Projecto para um auto-retrato 90x60x5
Espeteira de madeira, escápulas, cordel
e fotografias a sépia e preto
Anos 00 (2000)
Vive o poema numa longa preguiça, abre o seu curso cosmos,
trauloteia um verso de limão; há momentos que dizem não, chuva que cai sem
peso; o poema vive uma longa preguiça, dizendo: – por aqui andaste, por aqui
morreste com as ervas que abandonaram este solo; o poema arrasta uma longa
preguiça como vidraça exposta ao sol; – burilado, recordo este lugar como uma
mão decepada, um candeeiro partido e o folclore da luz do sol; é um peso
esvaído em sangue púrpura, a língua de fora duma canção sem dentes; por debaixo
da estátua passa o metro, subterrâneo que afoga de nostalgia os passos que
outrora voavam na superfície, que, fiel aos rumores do dia, iam desenhando os
contornos dessa realidade avulsa que sobeja do que vimos e assistimos
prosaicamente; cantares para os sentimentos que dançam nesse degrau do tempo
fustigado por incertezas e ambições;
Foi ali que a vida cresceu em ângulo recto! – o espaço marca
o corpo, – refugiado num andar solene por ruelas e avenidas, construindo a
percepção aos solavancos dos passos e do ver, vai-se decantando um real amorfo
que nos afogaria na escuridão, zumbindo os sentidos em latas velhas com a
ferrugem do desamparo; os sinais avulsos somam-se ao escrutínio dos bens ou dos
azares, que preenchem os espaços públicos, com os vultos corporais adensando a
atmosfera um tanto inócua e voluntariosamente indiferente; a bem de qualquer
vertigem que desagúe em assombros, era nos espaços dos cafés que se construíam certas
famílias de ganhos, pois aí se celebravam os ruídos animados das cruzadas
conversas amontoando as percepções dos vários sentidos do estar; a carcaça do
tempo ainda não tinha encrostado como carapaça de tartaruga, era líquido e
voraz, acometendo contra o desperdício de não ser qualquer coisa: – laranja,
limão, borbulha, calafate! – era outro o desabrigo que percorria o olhar quando
se desvanecia em longos nenhures, fatias de realidade convulsa: –
caixeiro-viajante, empregado bancário, filosofo de seda! – um caso perdido na
bancada da vida, pensaria, testemunhando de dentro das tripas do coração, o
peso desse mundo rodando aflito; a vertigem era o costume de os nervos
sossegarem, – calos agoirentos vigiando nos
adormecimentos;
– Viver apaixonado,
nuvem esboçando os alaridos!

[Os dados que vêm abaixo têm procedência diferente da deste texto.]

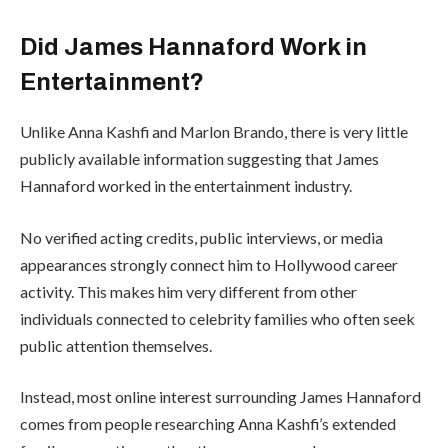
Did James Hannaford Work in
Entertainment?
Unlike Anna Kashfi and Marlon Brando, there is very little
publicly available information suggesting that James
Hannaford worked in the entertainment industry.
No verified acting credits, public interviews, or media
appearances strongly connect him to Hollywood career
activity. This makes him very different from other
individuals connected to celebrity families who often seek
public attention themselves.
Instead, most online interest surrounding James Hannaford
comes from people researching Anna Kashfi’s extended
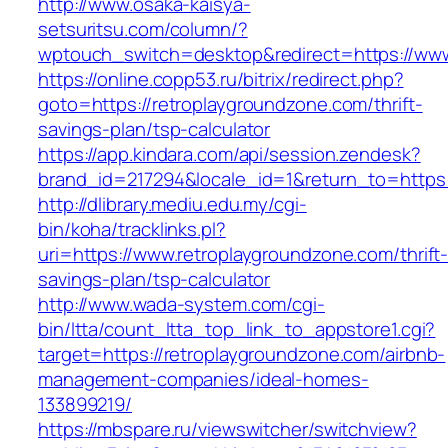
http://www.osaka-kaisya-
setsuritsu.com/column/?
wptouch_switch=desktop&redirect=https://www
https://online.copp53.ru/bitrix/redirect.php?
goto=https://retroplaygroundzone.com/thrift-
savings-plan/tsp-calculator
https://app.kindara.com/api/session.zendesk?
brand_id=217294&locale_id=1&return_to=https
http://dlibrary.mediu.edu.my/cgi-
bin/koha/tracklinks.pl?
uri=https://www.retroplaygroundzone.com/thrift
savings-plan/tsp-calculator
http://www.wada-system.com/cgi-
bin/ltta/count_ltta_top_link_to_appstore1.cgi?
target=https://retroplaygroundzone.com/airbnb-
management-companies/ideal-homes-
133899219/
https://mbspare.ru/viewswitcher/switchview?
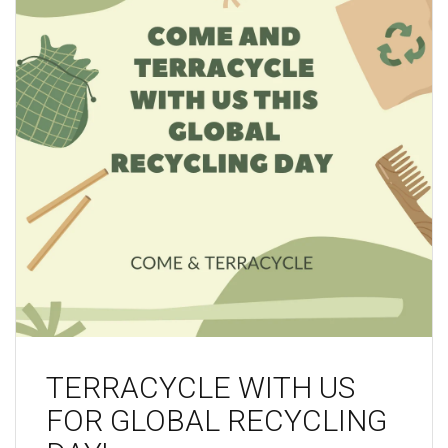
TERRACYCLE WITH US
FOR GLOBAL RECYCLING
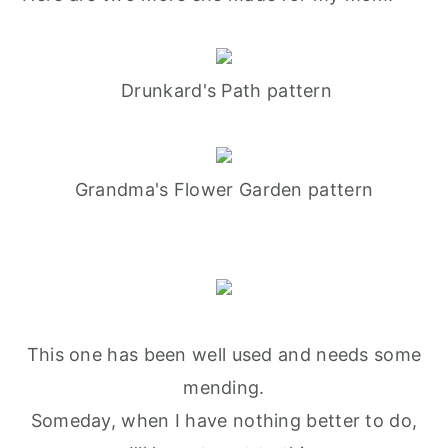
Drunkard's Path pattern
Grandma's Flower Garden pattern
This one has been well used and needs some
mending.
Someday, when I have nothing better to do,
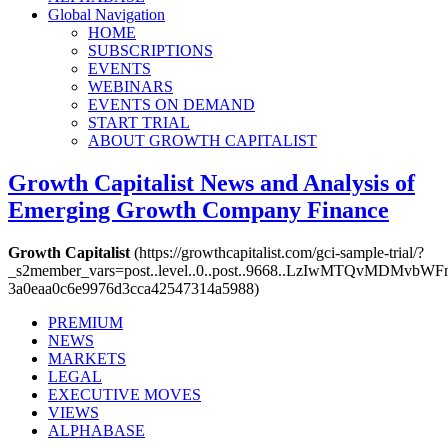
Global Navigation
HOME
SUBSCRIPTIONS
EVENTS
WEBINARS
EVENTS ON DEMAND
START TRIAL
ABOUT GROWTH CAPITALIST
Growth Capitalist
News and Analysis of
Emerging Growth Company Finance
Growth Capitalist
(https://growthcapitalist.com/gci-sample-trial/?
_s2member_vars=post..level..0..post..9668..LzIwMTQv
3a0eaa0c6e9976d3cca42547314a5988)
PREMIUM
NEWS
MARKETS
LEGAL
EXECUTIVE MOVES
VIEWS
ALPHABASE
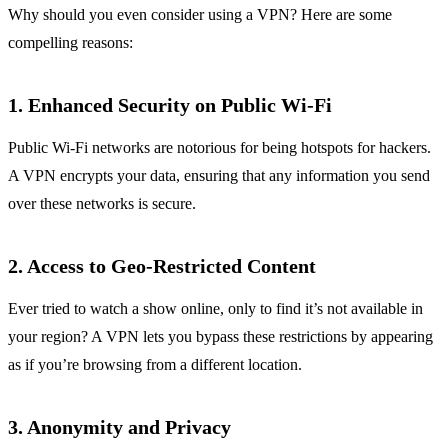
Why should you even consider using a VPN? Here are some
compelling reasons:
1. Enhanced Security on Public Wi-Fi
Public Wi-Fi networks are notorious for being hotspots for hackers.
A VPN encrypts your data, ensuring that any information you send
over these networks is secure.
2. Access to Geo-Restricted Content
Ever tried to watch a show online, only to find it’s not available in
your region? A VPN lets you bypass these restrictions by appearing
as if you’re browsing from a different location.
3. Anonymity and Privacy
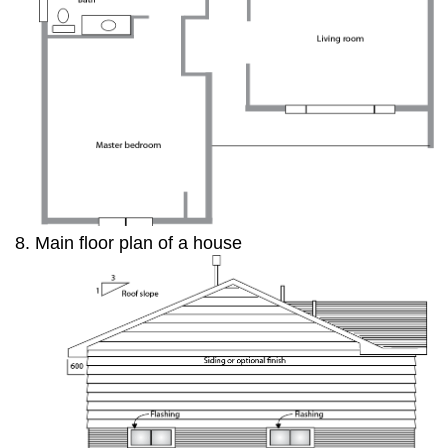
Main floor plan of a house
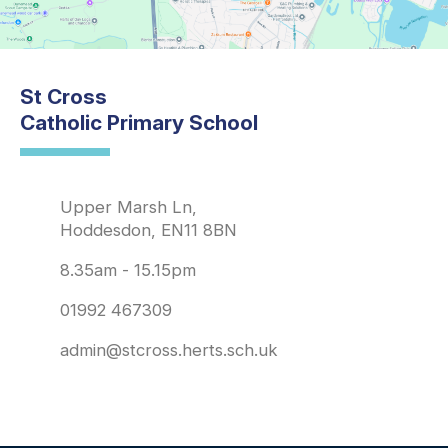
St Cross
Catholic Primary School
Upper Marsh Ln,
Hoddesdon, EN11 8BN
8.35am - 15.15pm
01992 467309
admin@stcross.herts.sch.uk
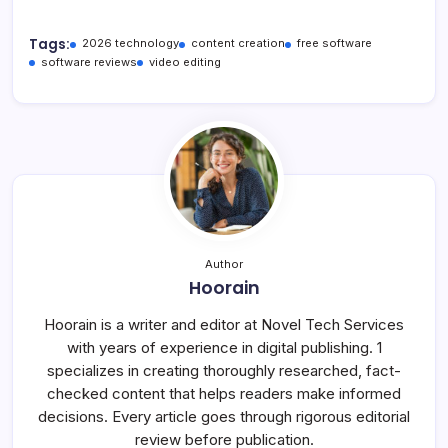
Tags:
2026 technology
content creation
free software
software reviews
video editing
Author
Hoorain
Hoorain is a writer and editor at Novel Tech Services
with years of experience in digital publishing. 1
specializes in creating thoroughly researched, fact-
checked content that helps readers make informed
decisions. Every article goes through rigorous editorial
review before publication.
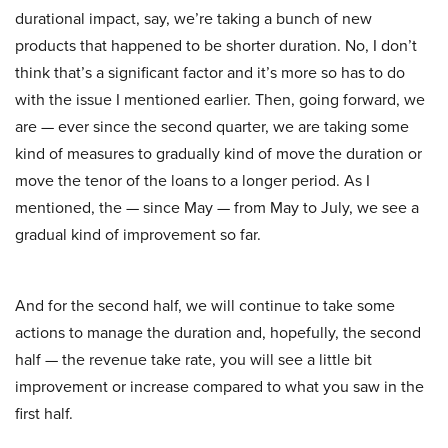
durational impact, say, we’re taking a bunch of new
products that happened to be shorter duration. No, I don’t
think that’s a significant factor and it’s more so has to do
with the issue I mentioned earlier. Then, going forward, we
are — ever since the second quarter, we are taking some
kind of measures to gradually kind of move the duration or
move the tenor of the loans to a longer period. As I
mentioned, the — since May — from May to July, we see a
gradual kind of improvement so far.
And for the second half, we will continue to take some
actions to manage the duration and, hopefully, the second
half — the revenue take rate, you will see a little bit
improvement or increase compared to what you saw in the
first half.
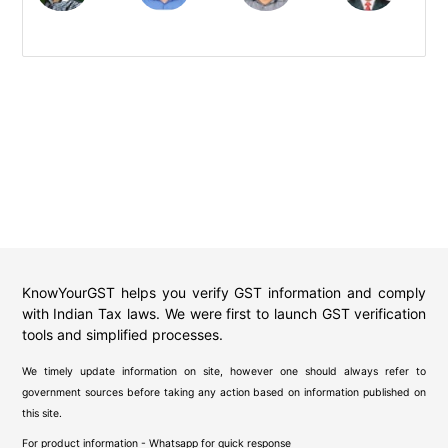
KnowYourGST helps you verify GST information and comply
with Indian Tax laws. We were first to launch GST verification
tools and simplified processes.
We timely update information on site, however one should always refer to
government sources before taking any action based on information published on
this site.
For product information - Whatsapp for quick response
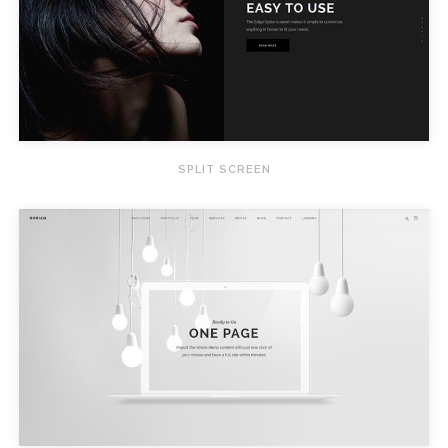
SPLIT SCREEN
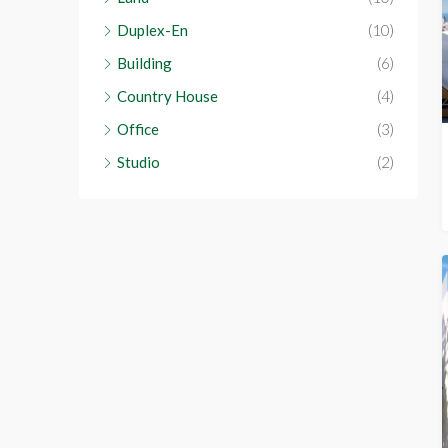
Duplex-En
(10)
Building
(6)
Country House
(4)
Office
(3)
Studio
(2)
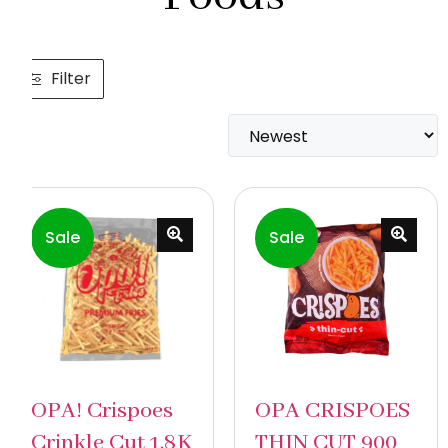
Filter
Sale
Sale
OPA! Crispoes
OPA CRISPOES
Crinkle Cut 1.8K
THIN CUT 900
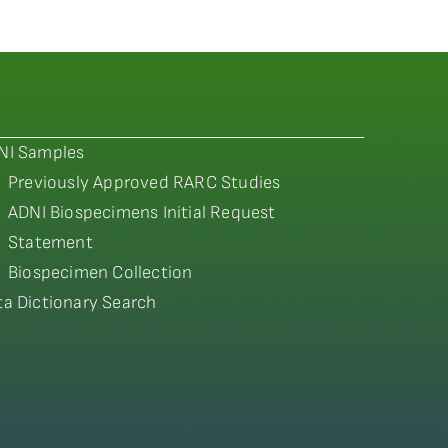
NI Samples
Previously Approved RARC Studies
ADNI Biospecimens Initial Request
Statement
Biospecimen Collection
ta Dictionary Search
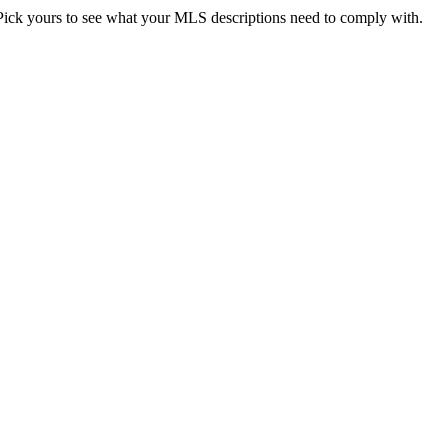
. Pick yours to see what your MLS descriptions need to comply with.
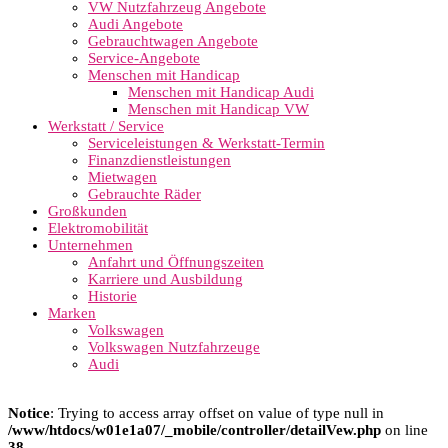
VW Nutzfahrzeug Angebote
Audi Angebote
Gebrauchtwagen Angebote
Service-Angebote
Menschen mit Handicap
Menschen mit Handicap Audi
Menschen mit Handicap VW
Werkstatt / Service
Serviceleistungen & Werkstatt-Termin
Finanzdienstleistungen
Mietwagen
Gebrauchte Räder
Großkunden
Elektromobilität
Unternehmen
Anfahrt und Öffnungszeiten
Karriere und Ausbildung
Historie
Marken
Volkswagen
Volkswagen Nutzfahrzeuge
Audi
Notice
: Trying to access array offset on value of type null in
/www/htdocs/w01e1a07/_mobile/controller/detailVew.php
on line
38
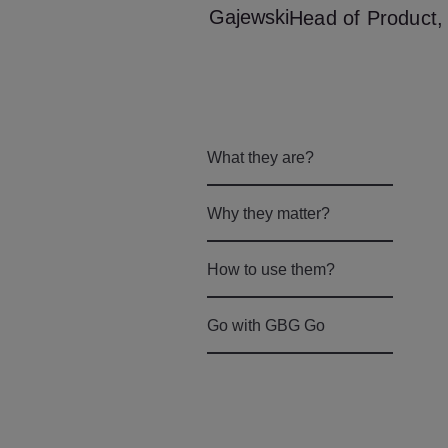
Head of Product, 
What they are?
Why they matter?
How to use them?
Go with GBG Go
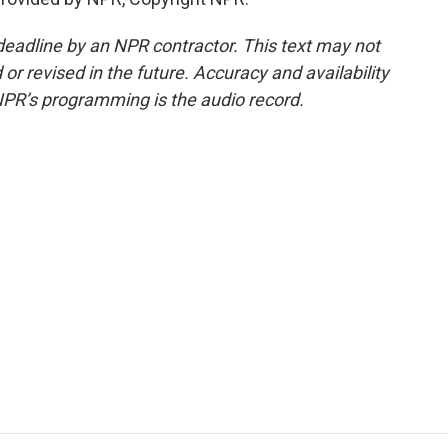
deadline by an NPR contractor. This text may not
or revised in the future. Accuracy and availability
NPR’s programming is the audio record.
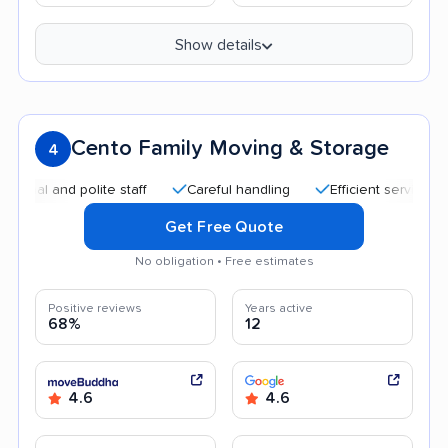
Show details
Cento Family Moving & Storage
4
 and polite staff
Careful handling
Efficient service
Qui
Get Free Quote
No obligation • Free estimates
Positive reviews
Years active
68%
12
4.6
4.6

Mas então porque não casar animando a crescida verdade
dos encontros rutilantes, namorar afirmando a desenvoltura dos astros
benfazejos, ter filhos adocicando os invernos inutilmente descoloridos? – o
real estimula adendas, não fenecendo, todavia, enrosca o tempo numa vassalagem
enigmática presa a substancias cruas; será que odeio o real, ou, será que o
real me odeia? – questão tão solene que necessito da ajuda dum dicionário, dum
tratado de filosofia onde os algoritmos da verdade não sejam uma hipótese entre
infinitas outras, nem um bruxulear de luzes, mas algo como a dura morte;
O mundo é tão grande…! mas anda sempre de língua de fora
como um cão com sede; seria necessário namorar para que a pele se tornasse
transparente? Mas nem isso, ainda que na bainha dos acontecimentos ondas
sufragassem o real de aflição líquido e patético, a pele não sofreu alterações;
há tesouros imersos nos vendavais, pensaria o sujeito governado do avesso;
então o cadáver mental reverbera seus acordes no prosaico e gelatinoso do –,
ser ou não ser – como refresco na praia atormentada de fogo e música dos caranguejos;
A dor não é visível quando se abraçam as solenidades nevoentas, e, o real
penetra o subsolo de qualquer abstracção, não se verga ao inútil, à
impossibilidade de caminhar e celebrar o seu peso e a sua forma.